A New Method to Study the Early Kinetic Events in Protein Folding : Laser Flash Photolysis of Caged Peptides
Pei-Yeh Chen1, Howard Jan1, Sheng-Fa Yu1, Hsian-Rong Tseng2, Tien-Yau Lu2, Wun-Shain Fann3, and Sunney I. Chan1
1Institute of Chemistry, Academia Sinica, Taipei, Taiwan, R. O. C.
2Department of Chemistry, National Taiwan University, Taipei, Taiwan, R. O. C.
3Institute of Atomic and Molecular Sciences, Academia Sinica, Taipei, Taiwan, R. O. C.

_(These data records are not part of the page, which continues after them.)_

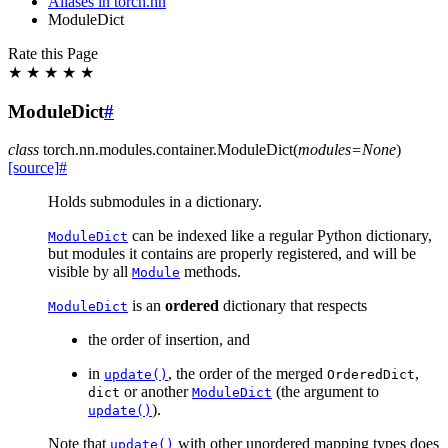
Aliases in torch.nn
ModuleDict
Rate this Page
★
★
★
★
★
ModuleDict
#
class
torch.nn.modules.container.
ModuleDict
(
modules
=
None
)
[source]
#
Holds submodules in a dictionary.
can be indexed like a regular Python dictionary,
ModuleDict
but modules it contains are properly registered, and will be
visible by all
methods.
Module
is an
ordered
dictionary that respects
ModuleDict
the order of insertion, and
in
, the order of the merged
,
update()
OrderedDict
or another
(the argument to
dict
ModuleDict
).
update()
Note that
with other unordered mapping types does
update()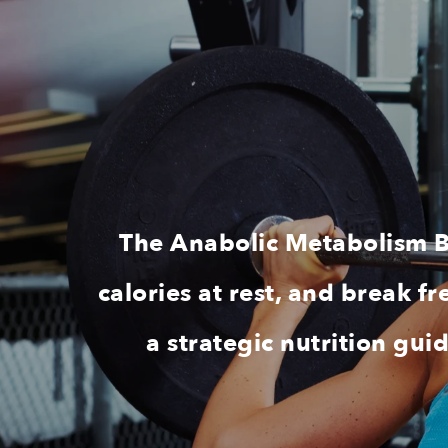
The Anabolic Metabolism Bu
calories at rest, and break 
a strategic nutrition gu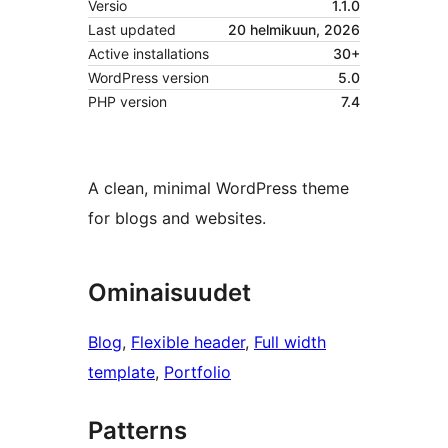
Versio
1.1.0
Last updated
20 helmikuun, 2026
Active installations
30+
WordPress version
5.0
PHP version
7.4
A clean, minimal WordPress theme
for blogs and websites.
Ominaisuudet
Blog
, 
Flexible header
, 
Full width
template
, 
Portfolio
Patterns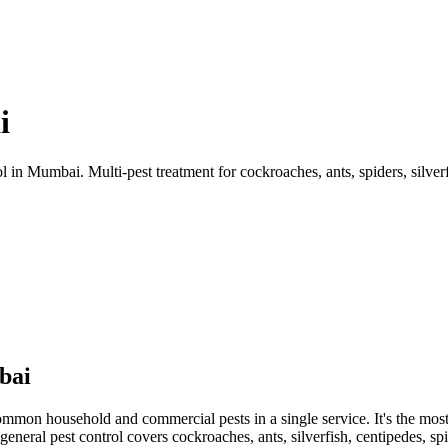
i
n Mumbai. Multi-pest treatment for cockroaches, ants, spiders, silverf
bai
ommon household and commercial pests in a single service. It's the most 
general pest control covers cockroaches, ants, silverfish, centipedes, spid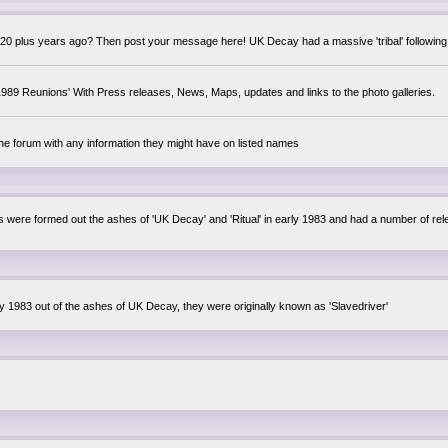
0 plus years ago? Then post your message here! UK Decay had a massive 'tribal' following,
89 Reunions' With Press releases, News, Maps, updates and links to the photo galleries.
the forum with any information they might have on listed names
lsis were formed out the ashes of 'UK Decay' and 'Ritual' in early 1983 and had a number of 
ly 1983 out of the ashes of UK Decay, they were originally known as 'Slavedriver'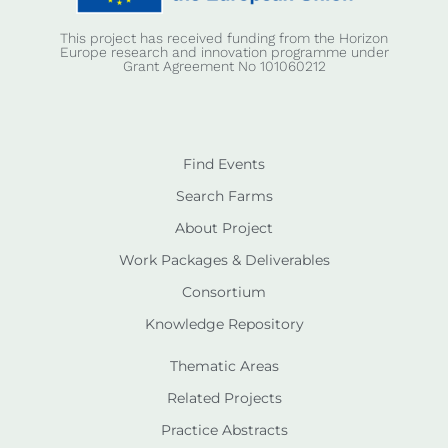
This project has received funding from the Horizon
Europe research and innovation programme under
Grant Agreement No 101060212
Find Events
Search Farms
About Project
Work Packages & Deliverables
Consortium
Knowledge Repository
Thematic Areas
Related Projects
Practice Abstracts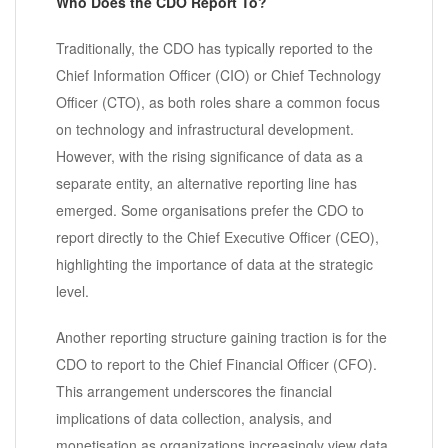
Who Does the CDO Report To?
Traditionally, the CDO has typically reported to the
Chief Information Officer (CIO) or Chief Technology
Officer (CTO), as both roles share a common focus
on technology and infrastructural development.
However, with the rising significance of data as a
separate entity, an alternative reporting line has
emerged. Some organisations prefer the CDO to
report directly to the Chief Executive Officer (CEO),
highlighting the importance of data at the strategic
level.
Another reporting structure gaining traction is for the
CDO to report to the Chief Financial Officer (CFO).
This arrangement underscores the financial
implications of data collection, analysis, and
monetisation as organizations increasingly view data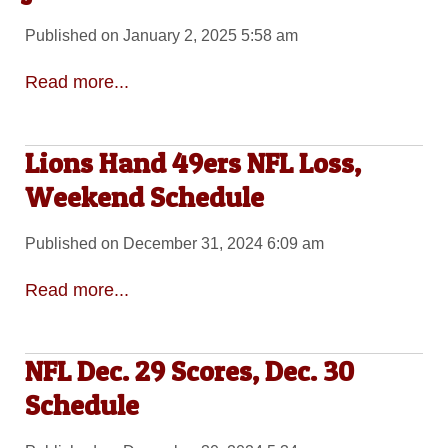
Published on January 2, 2025 5:58 am
Read more...
Lions Hand 49ers NFL Loss,
Weekend Schedule
Published on December 31, 2024 6:09 am
Read more...
NFL Dec. 29 Scores, Dec. 30
Schedule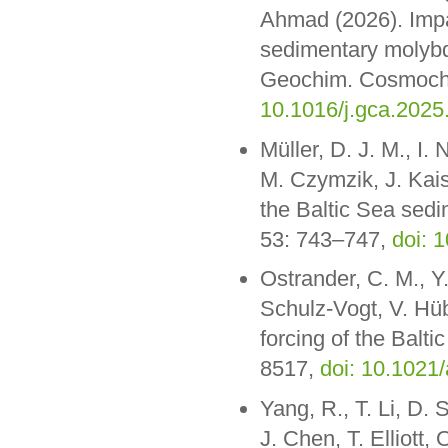
Ahmad (2026). Impa
sedimentary molybde
Geochim. Cosmochi
10.1016/j.gca.2025
Müller, D. J. M., I
M. Czymzik, J. Kais
the Baltic Sea sed
53: 743–747,
doi: 
Ostrander, C. M., Y.
Schulz-Vogt, V. Hü
forcing of the Balti
8517,
doi: 10.1021
Yang, R., T. Li, D. 
J. Chen, T. Elliott,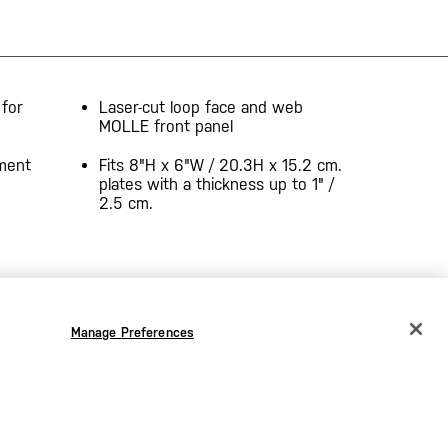
 for
Laser-cut loop face and web
MOLLE front panel
hment
Fits 8"H x 6"W / 20.3H x 15.2 cm.
plates with a thickness up to 1" /
2.5 cm.
Manage Preferences
CHANGE COUNTRY
EUROPE
Austria
€
Belgium
€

Traditional stopped-flow techniques have been widely employed in the study of protein folding. Unfortunately, substantial refolding occurs in the dead-time of mixing, which is of the order of 1 ms. Recently, Chan and coworkers (ref.1) proposed a new method to monitor the early kinetic events in the protein folding at times as early as 1 nanoseconds. The approach is based on the development of photolabile linkers to "cage" proteins or peptide systems into covalent structures that differ from the native equilibrium structure of the protein. The application of a short laser pulse (~10-12 sec) is used to break the photolabile linker and initiate the refolding of the protein toward its native state. Since the photolabile linker could be broken in less than 10-10 sec, this strategy opens up a temporal window to allow the observation of the early kinetic events of the protein refolding process. Here, we successfully coupled the photolabile linker, BrAcCMB, to the N-terminus of the three-stranded b-sheet, E12C, and cyclized the peptide in a head-to-sidechain strategy by linking the thiol group of the cysteine residue to the N-terminal linker. CD and NMR experiments show that the cyclization of the peptide have altered the peptide structure substantially. Studies of the refolding kinetics following laser flash photolysis of the “denatured” peptide are in progress.
(Ref. 1) Hansen, K. C., Rock, R. S., Larsen, R. W. and Chan, S. I. (2000) J. Am. Chem. Soc., 122, 11567-11568.